Quote from: Zer0 on 29/05/2023 19:01:07
The proportion of the Tool was huge, in comparison to the job/product.

It had a yellowish oily fluid in place of a milky white cutting fluid.

Anyways, i think the Thickness of the plates being cut is not allowing it to Curl.
(guessing)
See here:


* Skiving.png (8.13 kB . 1717x656 - viewed 1183 times)

In order for the shaving to separate, it must bend at A in order to make room for the tool, but before A it had to bend at B, and before B, C, etc. Hence the shaving curls, because once it has bent at the tip, there's nothing applying a force to straighten it again.

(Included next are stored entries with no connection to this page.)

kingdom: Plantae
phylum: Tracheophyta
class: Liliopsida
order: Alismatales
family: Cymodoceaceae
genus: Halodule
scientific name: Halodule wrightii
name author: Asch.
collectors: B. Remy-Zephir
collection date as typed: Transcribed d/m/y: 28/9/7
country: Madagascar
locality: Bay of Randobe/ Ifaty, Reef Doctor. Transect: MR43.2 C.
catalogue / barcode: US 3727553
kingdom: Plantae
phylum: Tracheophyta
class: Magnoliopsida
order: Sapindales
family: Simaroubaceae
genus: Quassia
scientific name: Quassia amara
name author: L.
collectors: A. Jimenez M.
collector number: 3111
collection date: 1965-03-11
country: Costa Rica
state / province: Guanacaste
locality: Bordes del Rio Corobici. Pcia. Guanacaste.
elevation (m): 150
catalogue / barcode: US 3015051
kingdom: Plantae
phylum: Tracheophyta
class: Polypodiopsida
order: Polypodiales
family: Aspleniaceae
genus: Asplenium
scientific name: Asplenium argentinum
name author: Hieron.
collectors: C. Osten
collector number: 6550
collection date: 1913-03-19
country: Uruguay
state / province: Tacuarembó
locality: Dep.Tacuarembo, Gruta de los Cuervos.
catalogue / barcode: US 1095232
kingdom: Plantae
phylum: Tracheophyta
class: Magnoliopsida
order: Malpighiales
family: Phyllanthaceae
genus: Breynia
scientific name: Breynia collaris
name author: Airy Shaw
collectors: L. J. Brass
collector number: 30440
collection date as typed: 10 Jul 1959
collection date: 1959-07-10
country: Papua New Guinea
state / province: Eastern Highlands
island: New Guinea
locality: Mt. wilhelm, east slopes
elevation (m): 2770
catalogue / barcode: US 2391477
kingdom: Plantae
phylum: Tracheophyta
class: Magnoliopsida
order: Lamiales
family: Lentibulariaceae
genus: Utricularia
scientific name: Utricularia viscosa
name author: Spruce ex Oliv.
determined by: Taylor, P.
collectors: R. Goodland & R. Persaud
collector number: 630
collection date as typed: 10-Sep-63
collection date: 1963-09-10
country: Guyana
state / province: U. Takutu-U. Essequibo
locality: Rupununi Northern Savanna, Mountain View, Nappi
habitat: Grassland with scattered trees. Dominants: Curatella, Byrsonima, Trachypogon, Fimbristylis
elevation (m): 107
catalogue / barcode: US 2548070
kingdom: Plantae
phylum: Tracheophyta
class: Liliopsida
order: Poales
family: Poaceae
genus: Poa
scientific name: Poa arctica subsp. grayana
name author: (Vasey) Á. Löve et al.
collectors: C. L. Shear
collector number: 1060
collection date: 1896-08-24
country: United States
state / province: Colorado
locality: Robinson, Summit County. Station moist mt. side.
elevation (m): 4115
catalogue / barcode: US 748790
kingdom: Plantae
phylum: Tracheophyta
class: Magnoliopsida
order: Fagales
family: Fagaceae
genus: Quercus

If you look at the video however, you'll see that the finished fin is less that half the length of material shaved off, so it must be being compressed, and I think it might be the deformation beyond it's elastic limit as it's compressed that's straightening it, but I'm not conviced I can see where the force to do that would come from either. The shaving is sliding over a smooth lubricated surface, after all.

And if it that's it, why doesn't all swarf come off the tool straight?

Quote from: Zer0 on 29/05/2023 19:01:07
ps - Why is it a $64,000 question?
It's just a turn of phrase. It derives from an old 1960s TV contest in the USA where people answered questions with a prize that doubled each time. The final question was the $64,000 question.